Mit MS-SQL und MySQL klappt das schonmal in beiden Richtungen 
Dabei bin ich aber erstmal von dbo als Standard-Schema bei MS-SQL und <kein Schema>
bei MySQL ausgegangen; bei ORACLE(hier erstmal 11g Testversion) falle ich damit aber "voll auf die Schnauze" 

Mit den Connections hab ich bisher kein Problem, aber mit den Metadaten..

Meines Wissen gibt es bei den meisten DB's Schemata, aber wo gibt es - auch für Opa - verständliche ER-Modelle (möglichst grafisch) ?
bei ORACLE hab ich da mal was gesehen, aber das ist kaum verständlich, weil zuviel anderes mit in die Grafik eingebaut wird

Es geht also um die "Entitäten" Datenbank, Schema,User,Tabelle und um die Aufschlüsselung
per Metadaten mithilfe von Java !

bitte somit um Mithilfe  bei der Suche nach entsprechenden Doks für zumindest MYSQL,MSSQL,ORACLE,IBM DB2, postgres,SYBASE(noch da ?)

anbei noch ein Screenshot aus der Serverdefinition des bisherigen Kopiertools..


----------



## stg (5. Okt 2016)

Was willst du denn mit irgendwelchen ER-Diagrammen anfangen?

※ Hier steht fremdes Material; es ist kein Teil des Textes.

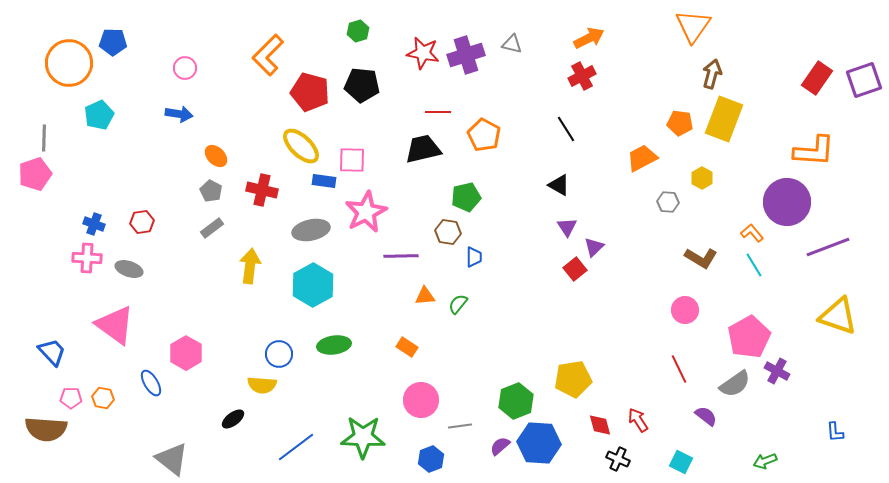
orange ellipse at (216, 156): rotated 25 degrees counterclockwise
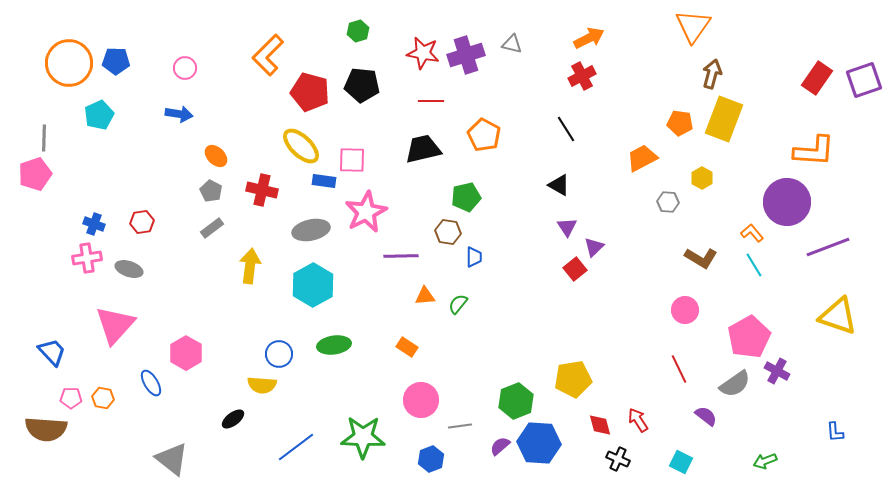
blue pentagon at (113, 42): moved 3 px right, 19 px down
red line at (438, 112): moved 7 px left, 11 px up
pink cross at (87, 258): rotated 12 degrees counterclockwise
pink triangle at (115, 325): rotated 36 degrees clockwise
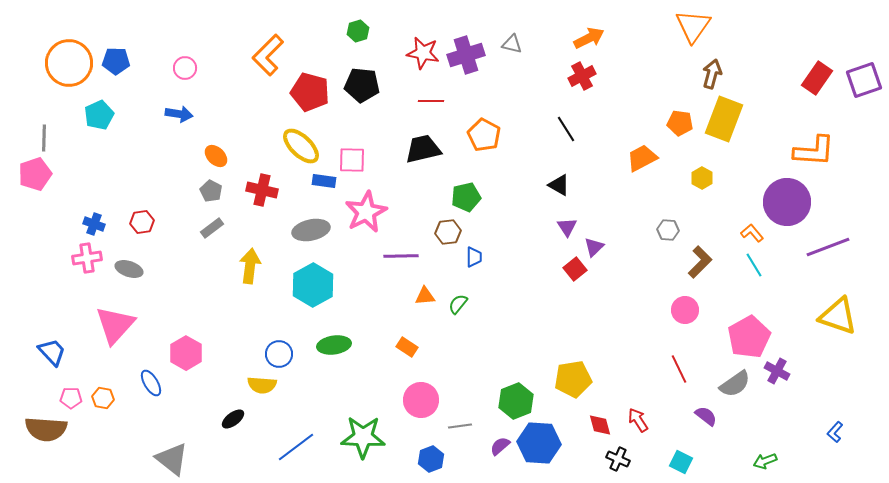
gray hexagon at (668, 202): moved 28 px down
brown hexagon at (448, 232): rotated 15 degrees counterclockwise
brown L-shape at (701, 258): moved 1 px left, 4 px down; rotated 76 degrees counterclockwise
blue L-shape at (835, 432): rotated 45 degrees clockwise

Willst du aus der einen Datenbank jeweils ein ER-Diagramm generieren und dann daraus auf der anderen Datenbank wieder das Schema generieren?
Wieso nicht einfach direkt per SQL? Sind doch alles SQL Datenbanken, die du da aufführst.... und du wirst dich vermutlich eh auf den kleinsten gemeinsamen Nenner einschränken müssen, andernfalls wird das ein Projekt, das du alleine sicherlich nicht in angemessener Zeit bewerkstelligen kannst.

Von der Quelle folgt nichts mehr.